Apesar da dificuldade para liberar um socorro financeiro de R$ 20 bilhões, o MGI autorizou reajustes, benefícios ampliados e novo concurso público em momento delicado para a companhia.
Especialistas afirmam que o órgão deveria ter controlado melhor as despesas para evitar agravamento da situação, possivelmente bloqueando o acordo ou o concurso.
O MGI disse que não interfere diretamente na gestão, apenas orienta, e que as decisões sobre negociações são responsabilidade dos administradores dos Correios, que devem considerar o teto de gastos e as condições específicas da empresa.
Em 2023, o MGI manifestou-se contra a hora tripla, mas ela foi mantida.
José Pastore, professor da FEA-USP e especialista em mercado de trabalho, ressalta que a lei permite benefícios acima do mínimo, desde que negociados, mas isso aumenta os custos financeiros.
“A reforma trabalhista permite que o que é negociado prevaleça sobre o que está na lei.

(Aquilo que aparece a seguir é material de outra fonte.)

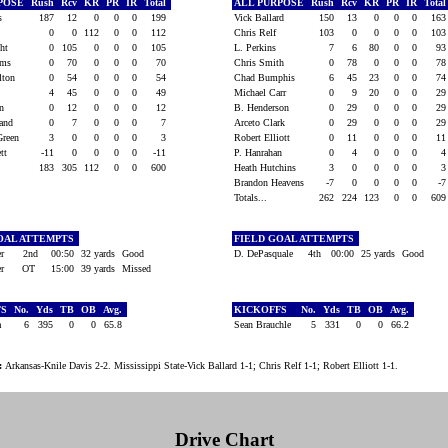
RPOSE
Rush
Rcv
KR
PR
IR
Total
ALL PURPOSE
Rush
Rcv
KR
PR
IR
Tota
is
187
12
0
0
0
199
Vick Ballard
150
13
0
0
0
16
y
0
0
112
0
0
112
Chris Relf
103
0
0
0
0
10
ight
0
105
0
0
0
105
L. Perkins
7
6
80
0
0
9
iams
0
70
0
0
0
70
Chris Smith
0
78
0
0
0
7
ilton
0
54
0
0
0
54
Chad Bumphis
6
45
23
0
0
7
s
4
45
0
0
0
49
Michael Carr
0
9
20
0
0
2
on
0
12
0
0
0
12
B. Henderson
0
29
0
0
0
2
land
0
7
0
0
0
7
Arceto Clark
0
29
0
0
0
2
Green
3
0
0
0
0
3
Robert Elliott
0
11
0
0
0
1
ett
-11
0
0
0
0
-11
P. Hanrahan
0
4
0
0
0
183
305
112
0
0
600
Heath Hutchins
3
0
0
0
0
Brandon Heavens
-7
0
0
0
0
-
Totals...
262
224
123
0
0
60
OAL ATTEMPTS
FIELD GOAL ATTEMPTS
er
2nd
00:50
32 yards
Good
D. DePasquale
4th
00:00
25 yards
Good
er
OT
15:00
39 yards
Missed
FS
No.
Yds
TB
OB
Avg.
KICKOFFS
No.
Yds
TB
OB
Avg.
da
6
395
0
0
65.8
Sean Brauchle
5
331
0
0
66.2
:
Arkansas-Knile Davis 2-2. Mississippi State-Vick Ballard 1-1; Chris Relf 1-1; Robert Elliott 1-1.
Drive Chart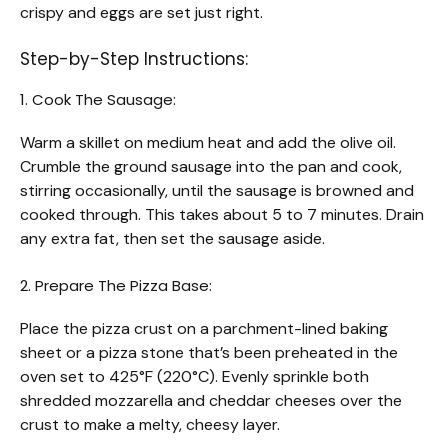
crispy and eggs are set just right.
Step-by-Step Instructions:
1. Cook The Sausage:
Warm a skillet on medium heat and add the olive oil.
Crumble the ground sausage into the pan and cook,
stirring occasionally, until the sausage is browned and
cooked through. This takes about 5 to 7 minutes. Drain
any extra fat, then set the sausage aside.
2. Prepare The Pizza Base:
Place the pizza crust on a parchment-lined baking
sheet or a pizza stone that’s been preheated in the
oven set to 425°F (220°C). Evenly sprinkle both
shredded mozzarella and cheddar cheeses over the
crust to make a melty, cheesy layer.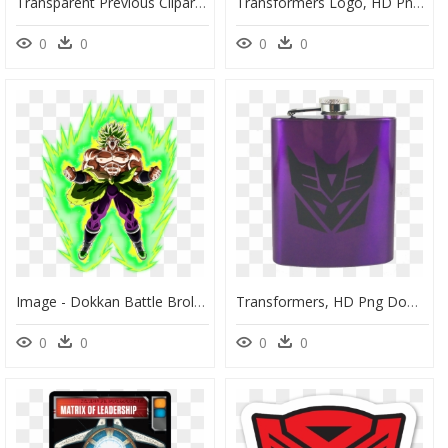
Transparent Previous Clipart - Bumblebee Transformers Clipart Black And White, HD Png Download
Transformers Logo, HD Png Download
0
0
0
0
Image - Dokkan Battle Broly Transformation, HD Png Download
Transformers, HD Png Download
0
0
0
0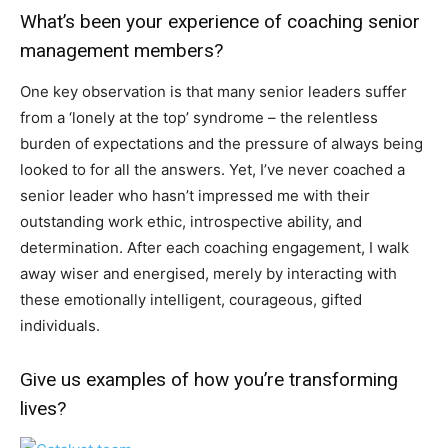
What’s been your experience of coaching senior
management members?
One key observation is that many senior leaders suffer
from a ‘lonely at the top’ syndrome – the relentless
burden of expectations and the pressure of always being
looked to for all the answers. Yet, I’ve never coached a
senior leader who hasn’t impressed me with their
outstanding work ethic, introspective ability, and
determination. After each coaching engagement, I walk
away wiser and energised, merely by interacting with
these emotionally intelligent, courageous, gifted
individuals.
Give us examples of how you’re transforming
lives?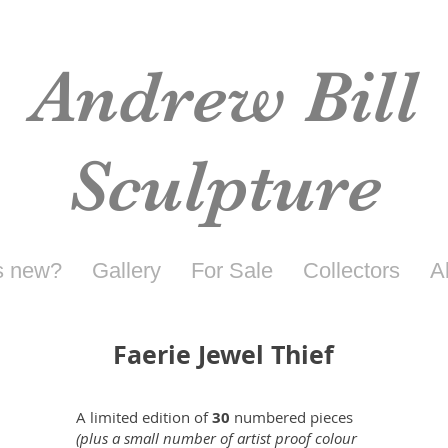
Andrew Bill
Sculpture
s new?
Gallery
For Sale
Collectors
A
Faerie Jewel Thief
A limited edition of
30
numbered pieces
(plus a small number of artist proof colour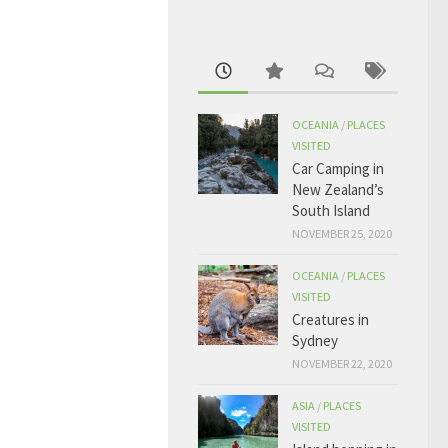
OCEANIA
/
PLACES
VISITED
Car Camping in
New Zealand’s
South Island
NOVEMBER 25, 2020
OCEANIA
/
PLACES
VISITED
Creatures in
Sydney
NOVEMBER 22, 2020
ASIA
/
PLACES
VISITED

Cada empresa sabe seu orçamento”, declarou.
Emerson Marinho, secretário-geral da Fentect (Federação Nacional dos Trabalhadores em Empresas de Correios e Telégrafos), explica que benefícios como o vale-refeição nas férias protegem a renda da categoria, que tem salário médio de R$ 6.337 em 2024, com 83,8 mil funcionários.
Ele atribui a crise dos Correios à queda nas receitas, não aos altos custos com pessoal. A categoria não aceitará abrir mão da reposição da inflação, que pode custar R$ 500 milhões por ano, segundo a federação.
O advogado especializado em infraestrutura, Fernando Vernalha, considera os benefícios uma evidência da ineficiência estrutural da empresa, que perde competitividade por pagar mais que o mercado.
Para ele, o plano de reestruturação pode ajudar, mas não resolverá todos os problemas para tornar os Correios competitivos.
Principais benefícios do acordo coletivo dos Correios
- Gratificação de 70% sobre as férias;
- Licença remunerada de até dois dias por mês para mulheres com sintomas menstruais graves;
- Marcação de ponto por exceção, permitindo hora extra sem compensar saída antecipada;
- Hora extra tripla nos descansos semanais e feriados, com pagamento ou folga;
- Vale-refeição de R$ 50,93 por dia, pago também em férias e afastamentos;
- Auxílio de R$ 1.030,58 para dependentes com deficiência, com possível reembolso maior após avaliação médica;
- Reembolso para creche ou babá de até R$ 714,72 ao mês, mesmo na licença-maternidade;
- Licença médica de até 90 dias durante recurso contra decisão do INSS;
- Liberação de cinco dias remunerados para empregados eleitos em conselhos da empresa;
- Liberação remunerada para dirigentes que trabalham em projetos de habitação para funcionários.